Of course, the students are not going to be happy about this, and their frustration with themselves is likely to be offloaded onto the instructor. But, for all that it may seem counterintuitive, they will walk away from that course with far better, more lasting, and more usable learning than if they had spent the time in a feelgood semester of shallow reinforcement that they were getting it all right. 

To sum up: Getting things right, with the well-deserved feeling of accomplishment it brings, is a wonderful thing to experience, and should be acknowledged and rewarded—when you are out in the world applying your learning to do things.  But getting everything right is counterproductive if the goal is meaningful, lasting learning. 

Learning is what happens by correcting what you got wrong.
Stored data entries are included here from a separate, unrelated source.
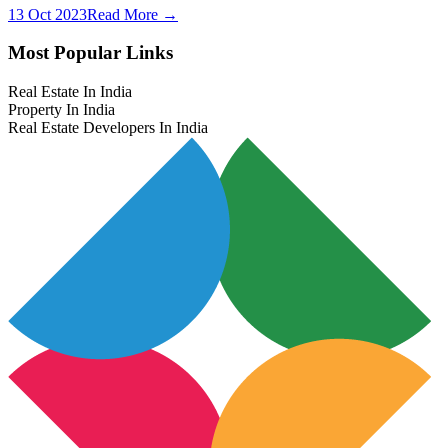
13 Oct 2023
Read More →
Most Popular Links
Real Estate In India
Property In India
Real Estate Developers In India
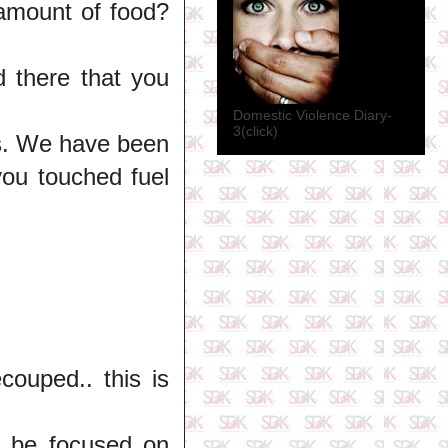
 amount of food?
 there that you
Domestic Violence Diary-
3(click)
rs. We have been
ou touched fuel
ouped.. this is
't be focused on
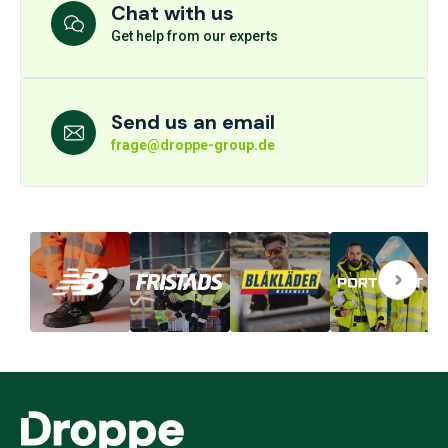
Chat with us
Get help from our experts
Send us an email
frage@droppe-group.de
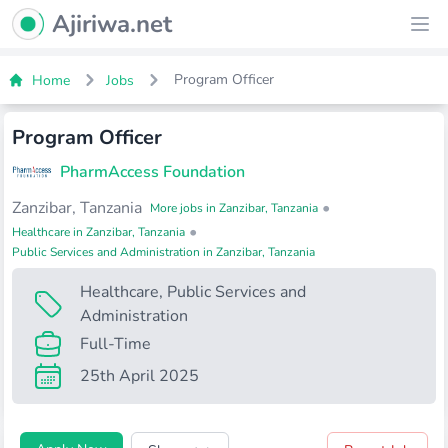
Ajiriwa Network Logo
Ajiriwa.net
Ope
Program Officer
Home
Jobs
Program Officer
PharmAccess Foundation
Zanzibar, Tanzania
•
More jobs in Zanzibar, Tanzania
•
Healthcare in Zanzibar, Tanzania
Public Services and Administration in Zanzibar, Tanzania
Healthcare
,
Public Services and
Administration
Full-Time
25th April 2025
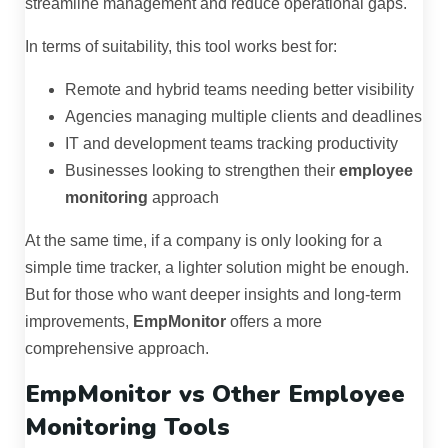
streamline management and reduce operational gaps.
In terms of suitability, this tool works best for:
Remote and hybrid teams needing better visibility
Agencies managing multiple clients and deadlines
IT and development teams tracking productivity
Businesses looking to strengthen their
employee
monitoring
approach
At the same time, if a company is only looking for a
simple time tracker, a lighter solution might be enough.
But for those who want deeper insights and long-term
improvements,
EmpMonitor
offers a more
comprehensive approach.
EmpMonitor vs Other Employee
Monitoring Tools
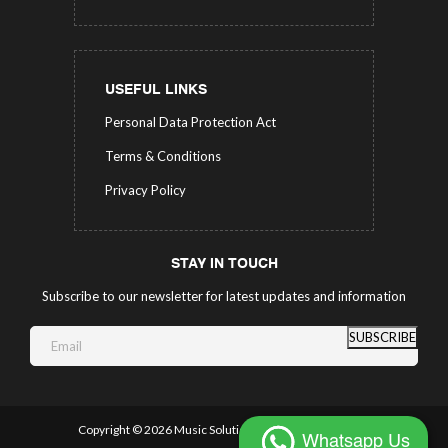
USEFUL LINKS
Personal Data Protection Act
Terms & Conditions
Privacy Policy
STAY IN TOUCH
Subscribe to our newsletter for latest updates and information
SUBSCRIBE
Copyright ©
2026 Music Solutions.
All Rights Reserved.
Whatsapp Us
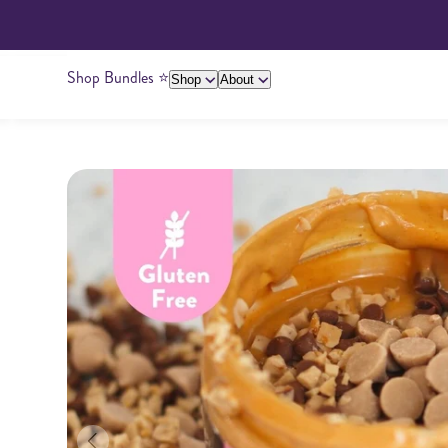
Shop Bundles ⭐️
Shop
About
About Us
Giving Back
Ambassadors
Su
Peanut Butter
Cashew Butter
Indeed, the learning is better if the correction occurs some time after the error is made. Stewing for a while in frustration at being wrong, and not seeing how to fix it, turns out to be a good thing. 

So, if you are a student, and your instructor refuses to put you out of your misery, at least be aware that the instructor most likely is doing so because they want you to learn. Remember, you can’t learn to ride a bike or skateboard without bruising your knees and your elbows. And you can’t learn math (and various other skills) without bruising your ego. 

Cracking your ego is an unavoidable part of learning.